# EXTRACTED TEXT
------------------------------------------------

In our previous blog post, we announced support for OpenMP tasks starting with Visual Studio 17.2. Now, we are pleased to announce we have added further OpenMP features to Visual Studio 17.4, which brings us closer to conformance with OpenMP 3.1.
#pragma atomic
with OpenMP 3.1 semantics
We added support for #pragma omp atomic
a while ago but we now also support the full OpenMP 3.1 syntax and semantics for atomic operations. Specifically, we now support a read
, write
, update
or capture
clause in the pragma while the pragma can now apply either to an expression-statement (as before) or a structured block, which has particular restrictions that the compiler will check.
When the compiler encounters the new OpenMP atomic clauses, it will make sure that the LLVM OpenMP runtime (libomp
) is being used:
example.cpp(14): error C7660: '#pragma omp atomic update': requires '-openmp:llvm' command line option(s)

------------------------------------------------

# TASKS FOR THIS EXERCISE
A: From the OpenMP announcement, output the passage from "In our previous" up to and including "compiler will check.", word for word.
B: According to the OpenMP announcement, which four clauses can now be used in #pragma omp atomic?
None of the material is needed.

------------------------------------------------

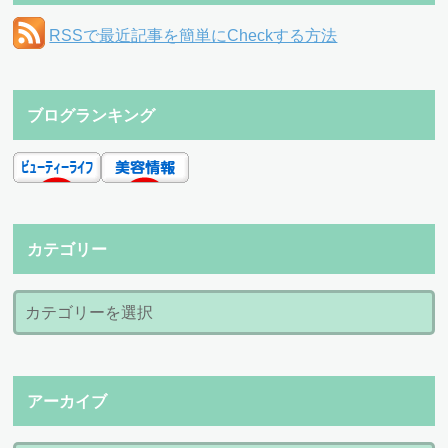
RSSで最近記事を簡単にCheckする方法
ブログランキング
カテゴリー
アーカイブ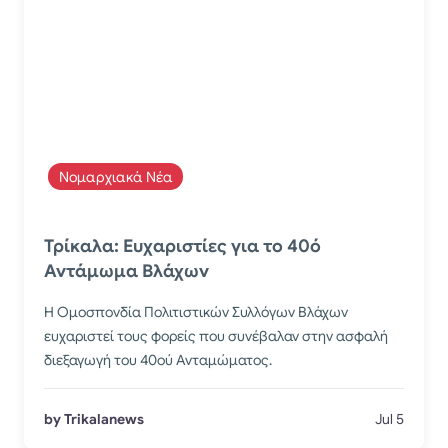
Νομαρχιακά Νέα
Τρίκαλα: Ευχαριστίες για το 40ό
Αντάμωμα Βλάχων
Η Ομοσπονδία Πολιτιστικών Συλλόγων Βλάχων
ευχαριστεί τους φορείς που συνέβαλαν στην ασφαλή
διεξαγωγή του 40ού Ανταμώματος.
by Trikalanews
Jul 5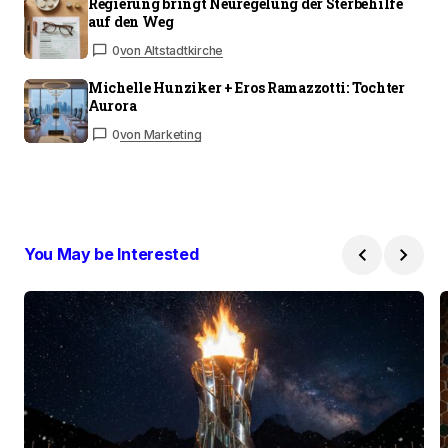
Regierung bringt Neuregelung der Sterbehilfe
auf den Weg
0
von Altstadtkirche
Michelle Hunziker + Eros Ramazzotti: Tochter
Aurora
0
von Marketing
You May be Interested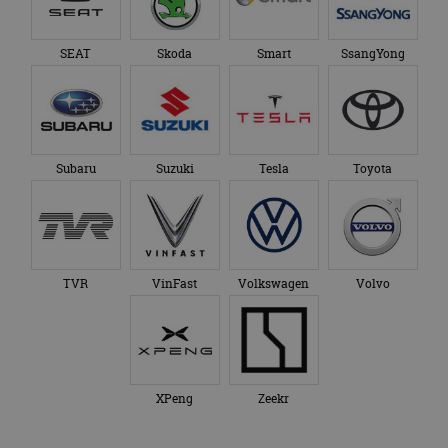
SEAT
Skoda
Smart
SsangYong
Subaru
Suzuki
Tesla
Toyota
TVR
VinFast
Volkswagen
Volvo
XPeng
Zeekr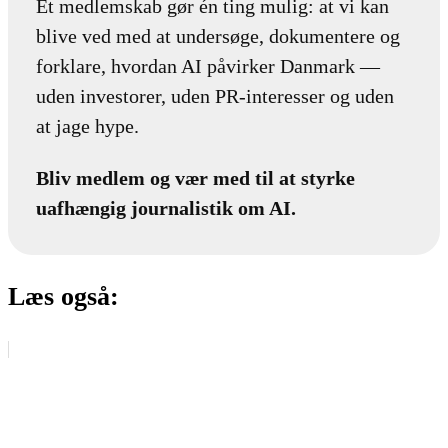
Et medlemskab gør én ting mulig: at vi kan
blive ved med at undersøge, dokumentere og
forklare, hvordan AI påvirker Danmark —
uden investorer, uden PR-interesser og uden
at jage hype.
Bliv medlem og vær med til at styrke
uafhængig journalistik om AI.
Læs også: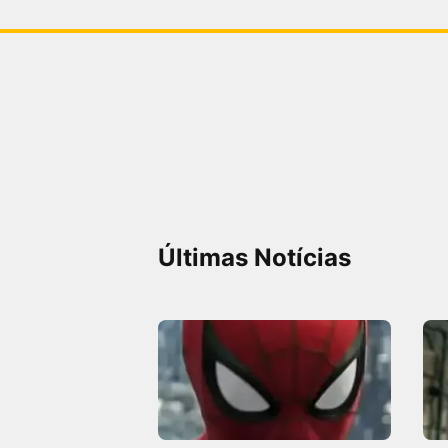
Últimas Notícias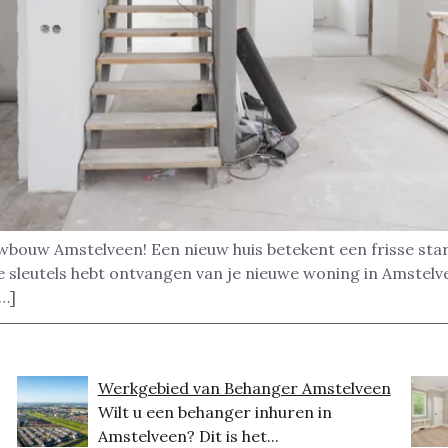
uwbouw Amstelveen! Een nieuw huis betekent een frisse star
de sleutels hebt ontvangen van je nieuwe woning in Amstelv
[…]
Werkgebied van Behanger Amstelveen
Wilt u een behanger inhuren in
Amstelveen? Dit is het...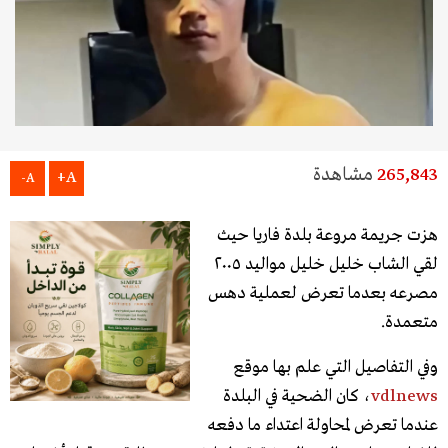
265,843
مشاهدة
A+
A-
هزت جريمة مروعة بلدة فاريا حيث
لقي الشاب خليل خليل مواليد ٢٠٠٥
مصرعه بعدما تعرض لعملية دهس
متعمدة.
وفي التفاصيل التي علم بها موقع
vdlnews
، كان الضحية في البلدة
عندما تعرض لمحاولة اعتداء ما دفعه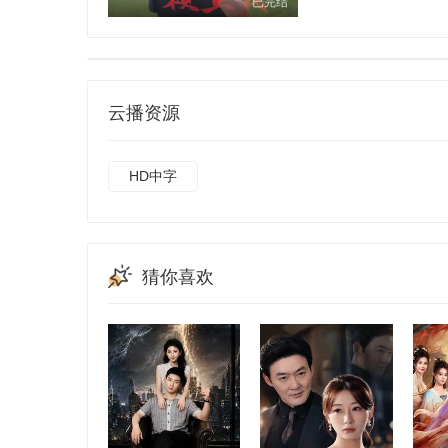
已完结
云播资源
HD中字
猜你喜欢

------------------------------------------------

# EXPECTED RESULTS
A:
In our previous blog post, we announced support for OpenMP tasks starting with Visual Studio 17.2. Now, we are pleased to announce we have added further OpenMP features to Visual Studio 17.4, which brings us closer to conformance with OpenMP 3.1.
#pragma atomic
with OpenMP 3.1 semantics
We added support for #pragma omp atomic
a while ago but we now also support the full OpenMP 3.1 syntax and semantics for atomic operations. Specifically, we now support a read
, write
, update
or capture
clause in the pragma while the pragma can now apply either to an expression-statement (as before) or a structured block, which has particular restrictions that the compiler will check.

B: read, write, update and capture